On Wednesday a Northern California man walked into his San Jose workplace and shot to death nine people.

Yet one more mass shooting in this country. Depending on how you define them it is the 232nd mass shooting of the year 2021.

In 2020 there were 611 mass shootings.

The year before there were 417 similar deaths.

Indiscriminate, senseless killing en masse is normal here, as is the Republican Party’s obstinacy toward considering meaningful change to gun safety laws. Thoughts and prayers to the bereaved continue to be the response of those who choose gun culture over dialogue. Business as usual. Just another day. Normal.

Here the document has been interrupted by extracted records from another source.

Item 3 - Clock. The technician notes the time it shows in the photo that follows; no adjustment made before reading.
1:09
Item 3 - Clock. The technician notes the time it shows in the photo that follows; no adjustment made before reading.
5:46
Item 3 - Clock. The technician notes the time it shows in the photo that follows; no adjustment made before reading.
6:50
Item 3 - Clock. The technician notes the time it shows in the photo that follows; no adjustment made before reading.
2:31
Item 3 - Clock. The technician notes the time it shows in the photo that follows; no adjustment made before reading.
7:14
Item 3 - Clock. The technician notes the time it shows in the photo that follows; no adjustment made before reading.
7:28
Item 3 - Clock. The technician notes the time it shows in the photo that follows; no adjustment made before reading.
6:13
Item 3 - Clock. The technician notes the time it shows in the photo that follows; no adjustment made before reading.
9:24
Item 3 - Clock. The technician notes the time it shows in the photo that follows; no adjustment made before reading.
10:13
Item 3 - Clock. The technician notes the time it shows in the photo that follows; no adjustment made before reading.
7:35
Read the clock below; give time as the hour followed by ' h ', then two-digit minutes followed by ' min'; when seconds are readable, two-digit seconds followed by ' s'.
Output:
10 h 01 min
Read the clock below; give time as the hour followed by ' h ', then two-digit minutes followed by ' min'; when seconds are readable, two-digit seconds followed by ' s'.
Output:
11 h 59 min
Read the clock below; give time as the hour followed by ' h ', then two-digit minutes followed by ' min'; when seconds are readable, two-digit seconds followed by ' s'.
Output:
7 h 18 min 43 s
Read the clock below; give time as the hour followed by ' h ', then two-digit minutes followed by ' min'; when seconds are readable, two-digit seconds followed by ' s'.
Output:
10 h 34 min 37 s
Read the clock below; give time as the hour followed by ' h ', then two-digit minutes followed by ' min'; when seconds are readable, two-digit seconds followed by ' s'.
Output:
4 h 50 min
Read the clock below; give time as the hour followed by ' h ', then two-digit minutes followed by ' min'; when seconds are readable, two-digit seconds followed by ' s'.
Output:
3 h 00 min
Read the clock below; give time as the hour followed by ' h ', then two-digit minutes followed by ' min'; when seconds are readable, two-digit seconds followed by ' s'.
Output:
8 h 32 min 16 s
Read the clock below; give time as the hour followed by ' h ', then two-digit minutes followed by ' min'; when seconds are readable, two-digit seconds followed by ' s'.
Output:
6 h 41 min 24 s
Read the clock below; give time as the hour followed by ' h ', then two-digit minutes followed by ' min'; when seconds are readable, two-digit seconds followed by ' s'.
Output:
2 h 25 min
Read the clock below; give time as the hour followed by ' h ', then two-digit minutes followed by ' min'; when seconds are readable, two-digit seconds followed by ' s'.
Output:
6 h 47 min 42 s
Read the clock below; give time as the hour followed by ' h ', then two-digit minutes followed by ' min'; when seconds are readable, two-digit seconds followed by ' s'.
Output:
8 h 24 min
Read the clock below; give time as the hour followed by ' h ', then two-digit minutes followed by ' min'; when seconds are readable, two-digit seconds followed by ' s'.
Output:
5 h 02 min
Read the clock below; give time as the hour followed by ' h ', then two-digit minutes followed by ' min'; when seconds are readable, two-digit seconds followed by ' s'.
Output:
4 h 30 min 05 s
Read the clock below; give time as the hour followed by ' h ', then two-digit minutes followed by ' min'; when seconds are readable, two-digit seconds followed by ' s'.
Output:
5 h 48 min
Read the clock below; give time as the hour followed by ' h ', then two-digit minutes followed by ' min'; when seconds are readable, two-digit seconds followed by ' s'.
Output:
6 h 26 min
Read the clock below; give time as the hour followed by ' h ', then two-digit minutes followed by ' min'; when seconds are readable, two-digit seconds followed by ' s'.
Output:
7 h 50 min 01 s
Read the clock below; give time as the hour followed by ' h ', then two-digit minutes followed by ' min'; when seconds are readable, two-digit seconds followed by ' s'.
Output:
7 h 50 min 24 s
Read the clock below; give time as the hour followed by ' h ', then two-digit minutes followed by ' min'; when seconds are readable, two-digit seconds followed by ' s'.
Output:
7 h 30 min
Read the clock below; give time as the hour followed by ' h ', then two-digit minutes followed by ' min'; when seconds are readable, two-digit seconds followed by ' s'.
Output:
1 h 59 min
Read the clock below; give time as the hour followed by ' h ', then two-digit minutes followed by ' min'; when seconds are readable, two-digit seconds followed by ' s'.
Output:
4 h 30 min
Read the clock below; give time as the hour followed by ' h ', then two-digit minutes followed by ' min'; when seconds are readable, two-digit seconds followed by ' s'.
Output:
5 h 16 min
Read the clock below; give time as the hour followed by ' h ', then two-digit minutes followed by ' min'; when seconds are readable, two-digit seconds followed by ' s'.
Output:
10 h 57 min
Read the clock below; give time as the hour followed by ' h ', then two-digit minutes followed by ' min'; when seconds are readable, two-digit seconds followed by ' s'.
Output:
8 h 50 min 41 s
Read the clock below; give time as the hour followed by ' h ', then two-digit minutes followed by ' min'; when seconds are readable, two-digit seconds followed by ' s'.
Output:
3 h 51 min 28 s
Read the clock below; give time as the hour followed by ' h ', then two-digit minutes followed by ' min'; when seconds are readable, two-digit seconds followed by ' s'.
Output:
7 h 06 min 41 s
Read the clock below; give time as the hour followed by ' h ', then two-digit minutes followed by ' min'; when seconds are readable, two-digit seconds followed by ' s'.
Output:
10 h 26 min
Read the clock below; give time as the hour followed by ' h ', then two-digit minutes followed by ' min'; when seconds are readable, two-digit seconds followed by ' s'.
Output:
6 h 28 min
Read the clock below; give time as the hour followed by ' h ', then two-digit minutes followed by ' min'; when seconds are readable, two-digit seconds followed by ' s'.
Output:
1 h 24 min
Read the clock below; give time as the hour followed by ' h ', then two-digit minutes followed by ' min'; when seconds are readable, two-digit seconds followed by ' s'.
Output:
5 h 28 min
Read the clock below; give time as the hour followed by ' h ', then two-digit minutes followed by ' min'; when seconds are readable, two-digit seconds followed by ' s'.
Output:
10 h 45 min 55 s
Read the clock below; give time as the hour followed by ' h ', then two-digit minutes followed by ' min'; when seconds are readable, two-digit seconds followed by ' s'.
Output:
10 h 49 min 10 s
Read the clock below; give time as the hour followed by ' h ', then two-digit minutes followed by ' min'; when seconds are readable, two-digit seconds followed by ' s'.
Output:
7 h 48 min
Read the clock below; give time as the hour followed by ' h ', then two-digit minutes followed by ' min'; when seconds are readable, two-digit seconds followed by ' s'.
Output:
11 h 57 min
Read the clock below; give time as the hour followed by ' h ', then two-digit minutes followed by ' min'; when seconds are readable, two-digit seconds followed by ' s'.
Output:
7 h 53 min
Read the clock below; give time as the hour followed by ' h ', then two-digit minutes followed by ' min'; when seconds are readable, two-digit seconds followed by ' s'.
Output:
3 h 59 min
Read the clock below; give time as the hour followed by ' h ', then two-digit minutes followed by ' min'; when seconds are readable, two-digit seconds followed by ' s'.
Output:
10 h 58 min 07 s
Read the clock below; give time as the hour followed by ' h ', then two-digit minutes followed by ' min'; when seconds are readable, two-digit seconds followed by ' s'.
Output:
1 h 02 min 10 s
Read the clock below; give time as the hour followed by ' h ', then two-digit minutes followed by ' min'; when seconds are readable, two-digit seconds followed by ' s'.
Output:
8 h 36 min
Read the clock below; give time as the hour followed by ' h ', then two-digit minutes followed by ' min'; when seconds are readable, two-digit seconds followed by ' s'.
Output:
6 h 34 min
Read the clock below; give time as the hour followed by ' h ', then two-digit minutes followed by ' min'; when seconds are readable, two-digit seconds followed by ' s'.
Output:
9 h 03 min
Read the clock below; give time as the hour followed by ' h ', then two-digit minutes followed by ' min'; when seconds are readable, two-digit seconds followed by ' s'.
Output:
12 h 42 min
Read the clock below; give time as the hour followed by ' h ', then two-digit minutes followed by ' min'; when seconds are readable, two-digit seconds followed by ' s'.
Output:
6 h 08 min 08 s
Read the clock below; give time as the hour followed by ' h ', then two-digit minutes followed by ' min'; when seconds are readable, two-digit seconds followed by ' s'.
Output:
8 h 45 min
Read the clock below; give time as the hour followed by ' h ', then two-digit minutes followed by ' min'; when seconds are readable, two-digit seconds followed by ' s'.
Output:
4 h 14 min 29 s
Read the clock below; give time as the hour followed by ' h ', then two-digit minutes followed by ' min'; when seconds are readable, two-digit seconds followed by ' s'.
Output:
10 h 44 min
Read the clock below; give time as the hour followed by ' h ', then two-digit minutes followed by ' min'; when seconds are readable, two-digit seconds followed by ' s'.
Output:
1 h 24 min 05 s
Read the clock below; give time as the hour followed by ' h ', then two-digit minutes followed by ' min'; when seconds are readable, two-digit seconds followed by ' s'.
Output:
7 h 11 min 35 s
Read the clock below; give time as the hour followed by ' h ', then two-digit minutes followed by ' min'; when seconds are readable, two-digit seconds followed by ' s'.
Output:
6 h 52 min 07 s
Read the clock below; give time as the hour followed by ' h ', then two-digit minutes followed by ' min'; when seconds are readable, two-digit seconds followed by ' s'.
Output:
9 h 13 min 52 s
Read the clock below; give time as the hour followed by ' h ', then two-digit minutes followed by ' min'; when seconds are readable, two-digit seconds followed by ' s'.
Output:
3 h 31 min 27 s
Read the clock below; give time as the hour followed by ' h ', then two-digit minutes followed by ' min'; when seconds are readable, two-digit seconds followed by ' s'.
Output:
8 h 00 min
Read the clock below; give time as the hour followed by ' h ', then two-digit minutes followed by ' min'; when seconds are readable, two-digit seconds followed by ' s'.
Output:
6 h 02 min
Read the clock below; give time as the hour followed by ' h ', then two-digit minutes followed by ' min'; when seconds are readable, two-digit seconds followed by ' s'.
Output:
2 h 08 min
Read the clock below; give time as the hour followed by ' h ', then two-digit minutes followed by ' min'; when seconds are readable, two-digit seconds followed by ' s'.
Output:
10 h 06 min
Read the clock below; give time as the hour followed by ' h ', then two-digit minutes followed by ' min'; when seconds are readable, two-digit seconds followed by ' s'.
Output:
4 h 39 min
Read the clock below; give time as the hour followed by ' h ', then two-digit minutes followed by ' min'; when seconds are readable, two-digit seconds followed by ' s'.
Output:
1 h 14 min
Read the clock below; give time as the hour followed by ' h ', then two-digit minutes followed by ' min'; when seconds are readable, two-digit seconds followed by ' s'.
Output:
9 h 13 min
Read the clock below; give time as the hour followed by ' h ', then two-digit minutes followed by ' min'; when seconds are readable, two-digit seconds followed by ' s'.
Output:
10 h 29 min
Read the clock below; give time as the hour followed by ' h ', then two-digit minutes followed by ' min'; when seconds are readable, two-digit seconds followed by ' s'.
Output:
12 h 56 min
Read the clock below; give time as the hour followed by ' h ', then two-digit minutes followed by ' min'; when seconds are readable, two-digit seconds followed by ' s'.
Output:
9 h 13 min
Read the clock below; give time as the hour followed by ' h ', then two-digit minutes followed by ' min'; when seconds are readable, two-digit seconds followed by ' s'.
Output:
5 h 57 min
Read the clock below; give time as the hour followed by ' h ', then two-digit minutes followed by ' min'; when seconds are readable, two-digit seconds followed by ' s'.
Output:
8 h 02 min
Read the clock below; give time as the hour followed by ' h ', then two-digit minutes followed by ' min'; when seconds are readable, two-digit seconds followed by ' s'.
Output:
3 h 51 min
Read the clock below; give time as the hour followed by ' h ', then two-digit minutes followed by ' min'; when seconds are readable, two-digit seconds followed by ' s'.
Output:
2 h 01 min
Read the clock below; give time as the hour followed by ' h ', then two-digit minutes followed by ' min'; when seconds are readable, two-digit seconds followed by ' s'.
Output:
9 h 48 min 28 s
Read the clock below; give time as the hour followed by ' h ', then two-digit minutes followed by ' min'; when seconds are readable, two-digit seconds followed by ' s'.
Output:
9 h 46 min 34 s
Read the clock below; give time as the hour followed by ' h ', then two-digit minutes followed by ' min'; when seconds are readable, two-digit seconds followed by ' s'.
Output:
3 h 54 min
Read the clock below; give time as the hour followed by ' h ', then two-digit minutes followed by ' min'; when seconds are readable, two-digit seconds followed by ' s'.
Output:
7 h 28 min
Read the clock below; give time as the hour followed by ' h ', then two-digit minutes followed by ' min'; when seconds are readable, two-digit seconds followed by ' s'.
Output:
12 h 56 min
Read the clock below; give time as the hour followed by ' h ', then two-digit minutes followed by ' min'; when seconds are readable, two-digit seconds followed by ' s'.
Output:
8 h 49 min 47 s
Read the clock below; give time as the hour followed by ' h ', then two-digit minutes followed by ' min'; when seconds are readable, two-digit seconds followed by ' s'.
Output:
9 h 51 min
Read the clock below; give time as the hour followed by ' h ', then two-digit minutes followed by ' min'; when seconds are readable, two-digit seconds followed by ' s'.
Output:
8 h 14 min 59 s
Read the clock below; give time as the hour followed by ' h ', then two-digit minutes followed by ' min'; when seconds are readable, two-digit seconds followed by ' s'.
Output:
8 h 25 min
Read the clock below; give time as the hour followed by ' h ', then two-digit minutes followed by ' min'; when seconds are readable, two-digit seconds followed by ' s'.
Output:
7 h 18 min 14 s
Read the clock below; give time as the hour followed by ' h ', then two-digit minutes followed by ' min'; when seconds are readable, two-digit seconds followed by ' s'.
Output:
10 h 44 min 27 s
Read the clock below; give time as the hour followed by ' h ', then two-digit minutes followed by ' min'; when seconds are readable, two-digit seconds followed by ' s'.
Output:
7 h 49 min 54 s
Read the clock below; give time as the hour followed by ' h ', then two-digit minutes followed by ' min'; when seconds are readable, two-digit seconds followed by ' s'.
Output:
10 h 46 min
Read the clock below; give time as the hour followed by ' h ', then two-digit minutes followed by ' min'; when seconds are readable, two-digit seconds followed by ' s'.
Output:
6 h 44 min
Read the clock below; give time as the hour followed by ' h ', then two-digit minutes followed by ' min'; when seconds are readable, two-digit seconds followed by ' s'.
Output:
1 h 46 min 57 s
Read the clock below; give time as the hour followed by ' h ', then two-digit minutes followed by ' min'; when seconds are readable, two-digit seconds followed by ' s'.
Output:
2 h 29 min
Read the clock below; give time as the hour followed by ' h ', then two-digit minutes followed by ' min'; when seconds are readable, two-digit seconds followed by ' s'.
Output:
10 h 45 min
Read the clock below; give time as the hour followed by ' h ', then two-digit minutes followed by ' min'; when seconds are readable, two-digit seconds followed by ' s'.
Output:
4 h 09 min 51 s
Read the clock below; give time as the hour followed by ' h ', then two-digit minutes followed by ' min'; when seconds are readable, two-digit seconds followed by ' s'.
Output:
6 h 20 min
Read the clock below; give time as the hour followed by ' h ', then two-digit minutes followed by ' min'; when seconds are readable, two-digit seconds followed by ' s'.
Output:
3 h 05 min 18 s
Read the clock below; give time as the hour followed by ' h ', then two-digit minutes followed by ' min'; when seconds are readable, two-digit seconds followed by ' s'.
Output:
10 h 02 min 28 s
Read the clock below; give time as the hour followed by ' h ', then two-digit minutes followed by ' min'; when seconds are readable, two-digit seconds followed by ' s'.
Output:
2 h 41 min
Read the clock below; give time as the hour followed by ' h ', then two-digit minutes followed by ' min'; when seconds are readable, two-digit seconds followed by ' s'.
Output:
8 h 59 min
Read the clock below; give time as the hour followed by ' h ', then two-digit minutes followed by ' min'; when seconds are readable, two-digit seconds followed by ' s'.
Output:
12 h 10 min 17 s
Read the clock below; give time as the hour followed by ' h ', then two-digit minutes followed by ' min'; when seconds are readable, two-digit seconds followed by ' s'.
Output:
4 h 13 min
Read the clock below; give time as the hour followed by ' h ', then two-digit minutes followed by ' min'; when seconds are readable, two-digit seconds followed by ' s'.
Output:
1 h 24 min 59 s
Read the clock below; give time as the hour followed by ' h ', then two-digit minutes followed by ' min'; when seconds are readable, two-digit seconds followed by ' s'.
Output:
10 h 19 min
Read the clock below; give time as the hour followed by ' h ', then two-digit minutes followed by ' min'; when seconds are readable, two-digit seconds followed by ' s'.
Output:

So maybe it’s time to do something out of the ordinary. Something unusual. Almost abnormal. Maybe it’s time to consider another Memorial Day.

The coming holiday is to commemorate and show respect for those who lost their lives defending this country. Perhaps Memorial Day II can be for those who lost their lives by simply living in this country. Working to provide for their families, sharing a moment with a loved one at a concert, or sitting in a classroom in an attempt to fulfill their promise as a human being.

That was them fulfilling their duty.

In the nation’s capitol there is a wall etched with the names of veterans who died in the Vietnam War. What would a memorial to those who died because of a mass shooting look like?

A dinner table with an empty place setting, symbolizing the missed meals a now broken family will have to endure for the rest of their days?

Perhaps sculptures of overturned school desks, scattered text books, and tiny backpacks next to pencils and crayons will convey the gravitas and despair of slaughtered sons and daughters?

Or maybe, in a nod to Second Amendment zealots and the NRA, we commission a giant defiant fist clutching an automatic rifle and on that sculpture we carve in tiny letters the names of people who have been gunned down. It seems fitting given we value one more than the other.

Mourning those who die and trying to find ways to make their lives mean something is normal. We are halfway through this year. Already I am tired of normal.